We approach the transcription problem from a time-domain source separation perspective. That is, given an audio recording $\mathcal{D}=\left\lbrace y_n, t_n \right\rbrace_{n=1}^{N}$, we seek to formulate a generative probabilistic model that describes how the observed polyphonic signal (mixture of sources) was generated and, moreover, that allows us to infer the latent variables associated with the piano-roll representation. To do so, we use the regression model

\begin{align} y_n = f(t_n) + \epsilon, \end{align}

where $y_n$ is the value of the analysed polyphonic signal at time $t_n$, the noise follows a normal distribution $\epsilon \sim \mathcal{N}(0,\sigma^2)$, and the function $f(t)$ is a random process composed by a linear combination of $M$ sources $\left\lbrace f_m(t) \right\rbrace _{m=1}^{M} $, that is

\begin{align} f(t) = \sum_{m=1}^{M} f_{m}(t). \end{align}

Each source is decomposed into the product of two factors, an amplitude-envelope or activation function $\phi_m(t)$, and a quasi-periodic or component function $w_{m}(t)$. The overall model is then

\begin{align} y(t) = \sum_{m=1}^{M} \phi_{m}(t) w_{m}(t) + \epsilon. \end{align}

We can interpret the set $\left\lbrace w_{m}(t)\right\rbrace_{m=1}^{M}$ as a dictionary where each component $ w_{m}(t)$ is a quasi-periodic stochastic function with a defined pitch. Likewise, each stochastic function in $\left\lbrace \phi_{m}(t)\right\rbrace_{m=1}^{M}$ represents a row of the piano roll-matrix, i.e the time dependent non-negative activation of a specific pitch throughout the analysed piece of music.

Components $\left\lbrace w_{m}(t)\right\rbrace_{m=1}^{M}$ follow

\begin{align} w_m(t) \sim \mathcal{GP}(0,k_m(t,t')), \end{align}

where the covariance $k_m(t,t')$ reflect the frequency content of the $m^{\text{th}}$ component, and has the form of a Matérn spectral mixture (MSM) kernel.

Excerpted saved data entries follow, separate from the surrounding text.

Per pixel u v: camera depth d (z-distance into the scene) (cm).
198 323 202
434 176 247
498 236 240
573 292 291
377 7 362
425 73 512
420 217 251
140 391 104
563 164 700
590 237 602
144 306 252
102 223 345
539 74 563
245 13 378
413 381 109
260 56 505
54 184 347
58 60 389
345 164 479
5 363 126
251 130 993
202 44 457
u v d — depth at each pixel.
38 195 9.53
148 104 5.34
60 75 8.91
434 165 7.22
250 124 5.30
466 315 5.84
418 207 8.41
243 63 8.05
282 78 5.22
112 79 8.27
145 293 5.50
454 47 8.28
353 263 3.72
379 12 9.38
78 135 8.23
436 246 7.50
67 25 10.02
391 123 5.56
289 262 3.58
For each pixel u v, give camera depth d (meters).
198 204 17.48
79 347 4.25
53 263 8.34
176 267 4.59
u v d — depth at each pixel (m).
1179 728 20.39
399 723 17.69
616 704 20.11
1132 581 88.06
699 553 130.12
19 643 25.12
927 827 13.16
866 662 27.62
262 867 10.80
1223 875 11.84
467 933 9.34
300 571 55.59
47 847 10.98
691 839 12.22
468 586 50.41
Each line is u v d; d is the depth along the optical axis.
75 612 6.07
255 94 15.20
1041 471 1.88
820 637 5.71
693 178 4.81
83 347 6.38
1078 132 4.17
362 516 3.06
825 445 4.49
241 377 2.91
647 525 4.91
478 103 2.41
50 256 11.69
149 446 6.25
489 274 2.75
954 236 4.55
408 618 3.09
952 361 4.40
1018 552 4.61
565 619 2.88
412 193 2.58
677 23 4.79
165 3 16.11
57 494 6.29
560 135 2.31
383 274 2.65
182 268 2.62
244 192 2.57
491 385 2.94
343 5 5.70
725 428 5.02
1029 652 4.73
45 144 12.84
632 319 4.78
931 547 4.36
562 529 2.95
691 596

To guarantee the activations to be non-negative we apply non-linear transformations to GPs. To do so, we use the sigmoid function \begin{align} \sigma(x) = \left[ 1 + \exp(-x) \right]^{-1}, \end{align} Then, activations are defined as \begin{align*} \phi_m(t) = \sigma( {g_{m}(t)} ), \end{align*}

where $ \left\lbrace g_{m}(t)\right\rbrace_{m=1}^{M} $ are GPs. The sigmoid model follows

\begin{align} y(t)= \sum_{m = 1}^{M} \sigma( {g_{m}(t)} ) \ w_{m}(t) + \epsilon. \end{align}

Learning hyperparameters in frequency domain

In this section we describe how to learn the hyperparameters for the components $\left\lbrace w_{m}(t)\right\rbrace_{m=1}^{M}$, and the activations $\left\lbrace g_{m}(t)\right\rbrace_{m=1}^{M}$.



In [1]:

    
%matplotlib inline



In [2]:

    
import matplotlib.pyplot as plt
plt.style.use('ggplot')
plt.rcParams['figure.figsize'] = (16, 4)
import numpy as np
import scipy as sp
import scipy.io as sio
import scipy.io.wavfile as wav
from scipy import signal 
from scipy.fftpack import fft
import gpflow
import GPitch



In [3]:

    
sf, y = wav.read('guitar.wav') #loading dataset
y = y.astype(np.float64)
yaudio = y / np.max(np.abs(y))
N = np.size(yaudio)
Xaudio = np.linspace(0, (N-1.)/sf, N)

X1, y1 = Xaudio[0:2*sf], yaudio[0:2*sf]        # define training data for component 1 and 2
X2, y2 = Xaudio[2*sf:4*sf], yaudio[2*sf:4*sf]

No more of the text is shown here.